Jeremiah: Outside of their very personal connection to brain injury that is cerebral palsy, just the idea that with a lightweight soft exoskeleton or a sensor enabled garment and the stimulation enabled garment…you can take advantage of existing musculoskeletal strength. And it is about coordinating those pathways and, as you said, if we bypass the damage or read on one side and write on the other…there’s an opportunity to hopefully in a very low footprint be able to give greater mobility and freedom.
Zorowitz: And that’s one of the other Holy Grails that I think you’re working on so well: Trying to make this stuff so that patients who have weakness to begin with can actually wear and tolerate these things to a greater degree than they can now.
Jeremiah: Sometimes it feels like it’s just a million small things. Right? As you said, BCI has been around for a long time and the innovation that’s happening now: one is, being able to pack a lot into a small space of miniaturization — the power of speed to do these rapid iterations on small time scales, and then it’s all these little things that go from something that can work once to something that works on a wide swath of all of these individuals. Giving them an opportunity to engage in different ways into their own rehab which we said at the beginning was such a key and critical advantage as we move forward into it.
Zorowitz: And I think with these things will serve really two purposes. One, the functional purpose is certainly very important…and that’s more in the compensatory realm… the other is the facilitation realm of what can you do with these things that actually might help improve function of the patient themselves.

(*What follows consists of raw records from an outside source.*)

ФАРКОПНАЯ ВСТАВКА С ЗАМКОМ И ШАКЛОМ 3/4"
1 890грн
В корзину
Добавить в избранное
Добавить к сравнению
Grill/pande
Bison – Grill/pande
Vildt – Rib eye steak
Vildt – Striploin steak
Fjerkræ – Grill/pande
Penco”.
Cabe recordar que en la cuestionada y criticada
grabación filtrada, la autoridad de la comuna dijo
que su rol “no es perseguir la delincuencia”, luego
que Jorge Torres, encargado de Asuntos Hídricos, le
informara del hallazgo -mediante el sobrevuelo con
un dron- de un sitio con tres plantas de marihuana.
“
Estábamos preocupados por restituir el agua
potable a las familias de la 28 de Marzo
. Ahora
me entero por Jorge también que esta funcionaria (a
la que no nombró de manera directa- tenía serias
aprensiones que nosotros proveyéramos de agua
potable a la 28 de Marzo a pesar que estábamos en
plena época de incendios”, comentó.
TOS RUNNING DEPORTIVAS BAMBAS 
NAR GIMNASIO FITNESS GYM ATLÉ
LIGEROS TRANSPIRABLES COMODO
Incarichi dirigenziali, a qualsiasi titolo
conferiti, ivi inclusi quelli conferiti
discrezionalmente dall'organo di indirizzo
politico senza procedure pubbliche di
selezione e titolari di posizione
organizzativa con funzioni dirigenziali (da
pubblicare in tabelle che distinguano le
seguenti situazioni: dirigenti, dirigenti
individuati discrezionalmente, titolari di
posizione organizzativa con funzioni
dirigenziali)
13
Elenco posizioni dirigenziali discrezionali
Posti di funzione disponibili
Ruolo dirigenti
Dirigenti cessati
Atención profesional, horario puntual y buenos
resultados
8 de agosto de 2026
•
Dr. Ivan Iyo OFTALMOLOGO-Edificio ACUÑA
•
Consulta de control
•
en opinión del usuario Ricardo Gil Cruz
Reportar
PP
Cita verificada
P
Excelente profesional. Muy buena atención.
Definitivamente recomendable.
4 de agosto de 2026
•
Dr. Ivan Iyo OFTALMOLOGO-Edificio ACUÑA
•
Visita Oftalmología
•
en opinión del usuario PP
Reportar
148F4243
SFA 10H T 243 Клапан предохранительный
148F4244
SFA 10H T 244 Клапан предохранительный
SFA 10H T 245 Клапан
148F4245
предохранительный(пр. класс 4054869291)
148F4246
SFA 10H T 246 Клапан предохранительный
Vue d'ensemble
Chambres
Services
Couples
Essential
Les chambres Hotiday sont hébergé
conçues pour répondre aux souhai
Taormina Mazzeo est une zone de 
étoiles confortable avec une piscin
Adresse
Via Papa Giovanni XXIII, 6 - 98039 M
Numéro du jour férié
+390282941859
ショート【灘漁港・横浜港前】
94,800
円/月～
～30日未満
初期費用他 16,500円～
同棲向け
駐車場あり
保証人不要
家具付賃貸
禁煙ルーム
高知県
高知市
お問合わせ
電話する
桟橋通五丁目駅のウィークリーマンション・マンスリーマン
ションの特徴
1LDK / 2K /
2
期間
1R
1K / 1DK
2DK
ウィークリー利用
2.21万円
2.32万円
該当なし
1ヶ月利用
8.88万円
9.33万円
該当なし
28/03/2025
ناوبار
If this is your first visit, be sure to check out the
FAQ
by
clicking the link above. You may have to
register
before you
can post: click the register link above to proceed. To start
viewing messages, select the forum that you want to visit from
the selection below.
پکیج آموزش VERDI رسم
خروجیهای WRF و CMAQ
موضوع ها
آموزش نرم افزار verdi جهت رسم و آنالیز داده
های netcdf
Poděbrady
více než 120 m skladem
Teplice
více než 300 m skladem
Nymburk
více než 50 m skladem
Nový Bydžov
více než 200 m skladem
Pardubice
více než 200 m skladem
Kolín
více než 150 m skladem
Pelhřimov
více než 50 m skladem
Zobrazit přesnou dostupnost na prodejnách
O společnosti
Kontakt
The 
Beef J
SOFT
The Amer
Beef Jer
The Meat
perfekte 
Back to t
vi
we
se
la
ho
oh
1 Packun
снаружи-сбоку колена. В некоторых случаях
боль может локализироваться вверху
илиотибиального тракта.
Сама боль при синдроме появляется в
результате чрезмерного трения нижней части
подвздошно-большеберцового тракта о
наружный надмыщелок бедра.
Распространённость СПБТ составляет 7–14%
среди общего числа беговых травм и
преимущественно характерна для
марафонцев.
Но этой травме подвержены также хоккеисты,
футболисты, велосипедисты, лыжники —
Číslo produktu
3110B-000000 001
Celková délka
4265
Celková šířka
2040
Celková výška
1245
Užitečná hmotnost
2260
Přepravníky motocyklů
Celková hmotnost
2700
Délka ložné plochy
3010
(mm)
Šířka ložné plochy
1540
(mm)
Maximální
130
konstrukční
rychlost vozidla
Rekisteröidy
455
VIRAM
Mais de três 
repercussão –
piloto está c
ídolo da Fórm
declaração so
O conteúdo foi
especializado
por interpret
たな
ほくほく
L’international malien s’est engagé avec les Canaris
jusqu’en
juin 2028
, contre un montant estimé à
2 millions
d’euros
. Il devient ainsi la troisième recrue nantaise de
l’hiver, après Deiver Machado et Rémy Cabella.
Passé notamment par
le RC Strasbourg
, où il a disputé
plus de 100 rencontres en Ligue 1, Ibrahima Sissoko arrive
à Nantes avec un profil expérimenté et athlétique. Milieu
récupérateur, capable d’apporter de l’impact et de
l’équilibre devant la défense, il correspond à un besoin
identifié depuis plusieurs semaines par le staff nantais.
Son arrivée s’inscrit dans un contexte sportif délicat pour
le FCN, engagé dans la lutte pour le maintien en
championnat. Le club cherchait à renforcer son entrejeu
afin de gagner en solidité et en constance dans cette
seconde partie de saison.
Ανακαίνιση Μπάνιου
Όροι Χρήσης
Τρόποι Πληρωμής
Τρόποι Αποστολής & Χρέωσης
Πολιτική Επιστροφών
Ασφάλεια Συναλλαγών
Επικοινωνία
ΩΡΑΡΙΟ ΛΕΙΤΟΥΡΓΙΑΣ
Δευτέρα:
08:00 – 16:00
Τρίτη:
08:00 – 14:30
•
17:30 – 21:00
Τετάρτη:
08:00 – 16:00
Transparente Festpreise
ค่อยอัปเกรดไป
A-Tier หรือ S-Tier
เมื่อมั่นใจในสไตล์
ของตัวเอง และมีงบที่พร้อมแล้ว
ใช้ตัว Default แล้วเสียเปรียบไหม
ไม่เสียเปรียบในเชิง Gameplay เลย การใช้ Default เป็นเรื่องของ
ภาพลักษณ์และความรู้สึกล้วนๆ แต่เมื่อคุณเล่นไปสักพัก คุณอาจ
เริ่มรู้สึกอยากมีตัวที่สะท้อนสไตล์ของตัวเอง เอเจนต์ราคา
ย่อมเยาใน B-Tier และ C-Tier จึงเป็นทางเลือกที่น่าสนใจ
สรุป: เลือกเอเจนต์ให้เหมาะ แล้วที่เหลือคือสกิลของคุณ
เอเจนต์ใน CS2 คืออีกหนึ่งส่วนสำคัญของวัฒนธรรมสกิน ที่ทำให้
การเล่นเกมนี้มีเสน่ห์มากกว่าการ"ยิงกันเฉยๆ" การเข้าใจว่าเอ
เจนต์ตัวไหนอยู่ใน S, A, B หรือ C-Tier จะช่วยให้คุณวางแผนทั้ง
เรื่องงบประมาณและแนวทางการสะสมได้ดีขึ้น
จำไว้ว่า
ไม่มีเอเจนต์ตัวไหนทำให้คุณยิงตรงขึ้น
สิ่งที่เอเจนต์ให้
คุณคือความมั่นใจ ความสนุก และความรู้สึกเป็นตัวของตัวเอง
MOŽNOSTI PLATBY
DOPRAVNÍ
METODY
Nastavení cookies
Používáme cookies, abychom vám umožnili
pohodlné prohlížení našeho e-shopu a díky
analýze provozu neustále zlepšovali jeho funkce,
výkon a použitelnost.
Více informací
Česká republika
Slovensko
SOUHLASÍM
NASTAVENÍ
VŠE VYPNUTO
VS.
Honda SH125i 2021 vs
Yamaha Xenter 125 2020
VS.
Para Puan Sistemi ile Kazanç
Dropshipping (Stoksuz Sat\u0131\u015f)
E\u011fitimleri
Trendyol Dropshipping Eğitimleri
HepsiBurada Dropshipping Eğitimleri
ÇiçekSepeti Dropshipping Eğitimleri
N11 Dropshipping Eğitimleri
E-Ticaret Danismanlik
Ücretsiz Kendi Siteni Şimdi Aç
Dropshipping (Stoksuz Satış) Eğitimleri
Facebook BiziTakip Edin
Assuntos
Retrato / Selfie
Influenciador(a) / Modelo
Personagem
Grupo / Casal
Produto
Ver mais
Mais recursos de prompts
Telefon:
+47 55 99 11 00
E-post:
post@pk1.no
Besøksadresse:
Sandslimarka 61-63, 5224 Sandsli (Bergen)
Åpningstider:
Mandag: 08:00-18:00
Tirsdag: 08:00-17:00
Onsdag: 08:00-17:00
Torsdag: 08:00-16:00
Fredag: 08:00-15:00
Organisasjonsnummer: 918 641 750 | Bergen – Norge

Jeremiah: We have talked about sort of this continuum of abilities.I say I’ll never be as smart as Stephen Hawking or as fast as Usain Bolt…that we’re all on this continuum. Now, there’s very binary words like disability, which I think short sell the complexity and the nuance and what those people are highly abled to do. And so, if we think of the aspirational — of being able to move everybody up that continuum — where comes the point when someone thinks “well, I’m going to use the same technology” as maybe as the Neuralink case for spinal cord injury patients… “I’m going to use it because it gives me a function that’s beyond existing human capabilities.” Not just replacing something that has been taken away. But exceeding human potential which I think inspires us to also push further.
Zorowitz: So it really can serve a couple of purposes for the disabled community as well as hopefully, you know, maybe the abled community in the future. But I guess we will have to see where this takes us.
Jeremiah: Absolutely. I wanted to ask justas a last question back to resources for those who have recently suffered a stroke and those caregivers. Where would you point them? Where should they go look for more information on best practices and new forms of care?
Zorowitz: From the work I’ve done with others, the American Stroke Association website, which is on the platform stoke.org is a great place to start. We have a lot of professional, as well as lay people resources out there. There is a stroke warm line. So if any stroke survivors need help, there is a number they can call to talk to somebody and help and hopefully get some of the help that they need.
If you have a local rehab hospital nearby, chances are there’s a stroke support group that’s associated with it. And that’s often a good place to be able to get together with other stroke survivors as well as caregivers for that emotional support education.
I think those are probably the two best places to start, and there are some national websites out there for stroke support groups.
Jeremiah: Fantastic, thank you so much for this conversation. It was really a lot of fun, hitting a lot of topics and thank you for all of the work that you are doing in this space to further the quality of care for stroke survivors and other brain injuries. Thank you so much.
Zorowitz: Thank you, it was a lot of fun. And again, thanks for inviting me.